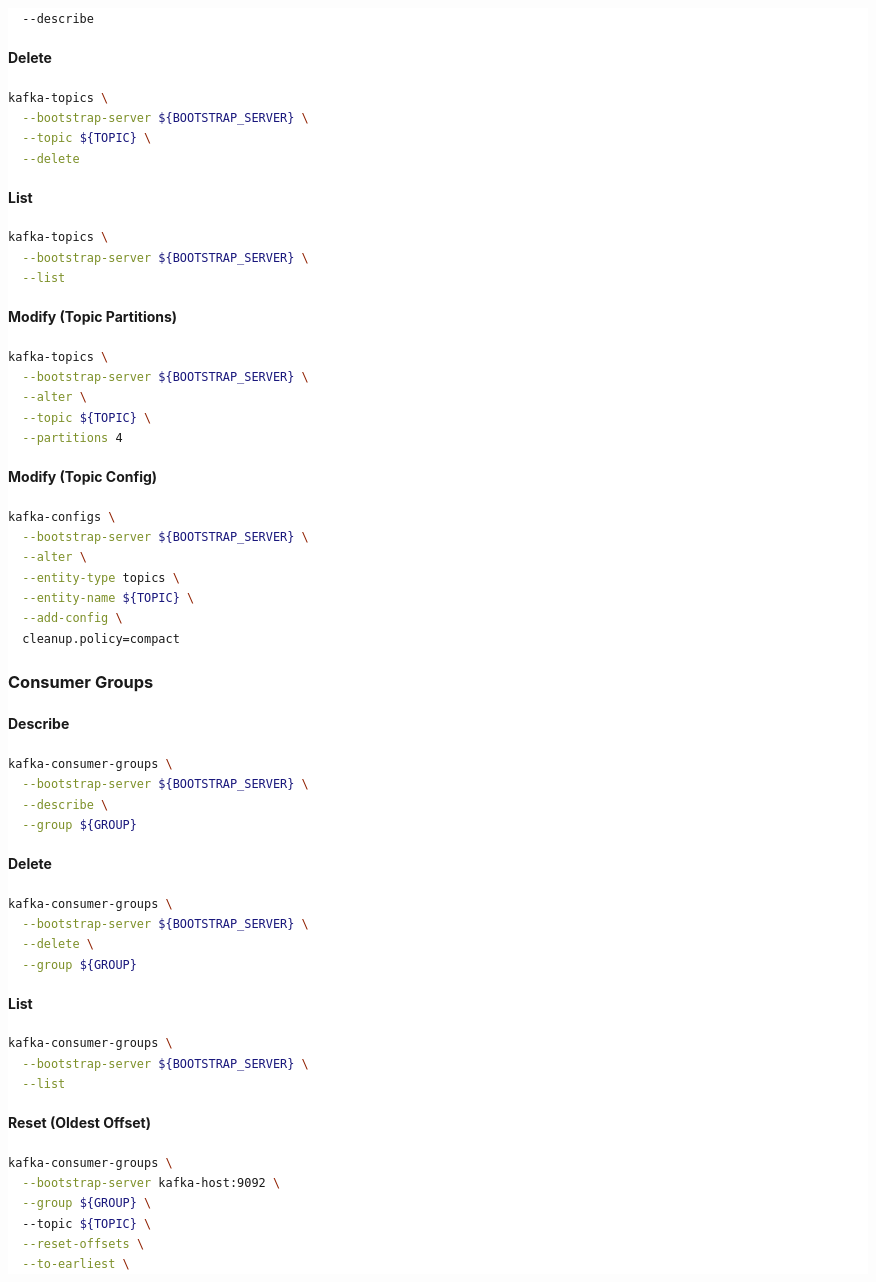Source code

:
 ```bash
  --describe
```
#### Delete
```bash
kafka-topics \
  --bootstrap-server ${BOOTSTRAP_SERVER} \
  --topic ${TOPIC} \
  --delete
```
#### List
```bash
kafka-topics \
  --bootstrap-server ${BOOTSTRAP_SERVER} \
  --list
```
#### Modify (Topic Partitions)
```bash
kafka-topics \
  --bootstrap-server ${BOOTSTRAP_SERVER} \
  --alter \
  --topic ${TOPIC} \
  --partitions 4
```
#### Modify (Topic Config)
```bash
kafka-configs \
  --bootstrap-server ${BOOTSTRAP_SERVER} \
  --alter \
  --entity-type topics \
  --entity-name ${TOPIC} \
  --add-config \
  cleanup.policy=compact
```
### Consumer Groups
#### Describe
```bash
kafka-consumer-groups \
  --bootstrap-server ${BOOTSTRAP_SERVER} \
  --describe \
  --group ${GROUP}
```
#### Delete
```bash
kafka-consumer-groups \
  --bootstrap-server ${BOOTSTRAP_SERVER} \
  --delete \
  --group ${GROUP}
```
#### List
```bash
kafka-consumer-groups \
  --bootstrap-server ${BOOTSTRAP_SERVER} \
  --list
```
#### Reset (Oldest Offset)
```bash
kafka-consumer-groups \
  --bootstrap-server kafka-host:9092 \
  --group ${GROUP} \ 
  --topic ${TOPIC} \
  --reset-offsets \
  --to-earliest \
```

Instructions to follow: Give back the records above exactly, with no pictures.

Answer box:
Source code

:
 ```bash
  --describe
```
#### Delete
```bash
kafka-topics \
  --bootstrap-server ${BOOTSTRAP_SERVER} \
  --topic ${TOPIC} \
  --delete
```
#### List
```bash
kafka-topics \
  --bootstrap-server ${BOOTSTRAP_SERVER} \
  --list
```
#### Modify (Topic Partitions)
```bash
kafka-topics \
  --bootstrap-server ${BOOTSTRAP_SERVER} \
  --alter \
  --topic ${TOPIC} \
  --partitions 4
```
#### Modify (Topic Config)
```bash
kafka-configs \
  --bootstrap-server ${BOOTSTRAP_SERVER} \
  --alter \
  --entity-type topics \
  --entity-name ${TOPIC} \
  --add-config \
  cleanup.policy=compact
```
### Consumer Groups
#### Describe
```bash
kafka-consumer-groups \
  --bootstrap-server ${BOOTSTRAP_SERVER} \
  --describe \
  --group ${GROUP}
```
#### Delete
```bash
kafka-consumer-groups \
  --bootstrap-server ${BOOTSTRAP_SERVER} \
  --delete \
  --group ${GROUP}
```
#### List
```bash
kafka-consumer-groups \
  --bootstrap-server ${BOOTSTRAP_SERVER} \
  --list
```
#### Reset (Oldest Offset)
```bash
kafka-consumer-groups \
  --bootstrap-server kafka-host:9092 \
  --group ${GROUP} \ 
  --topic ${TOPIC} \
  --reset-offsets \
  --to-earliest \
```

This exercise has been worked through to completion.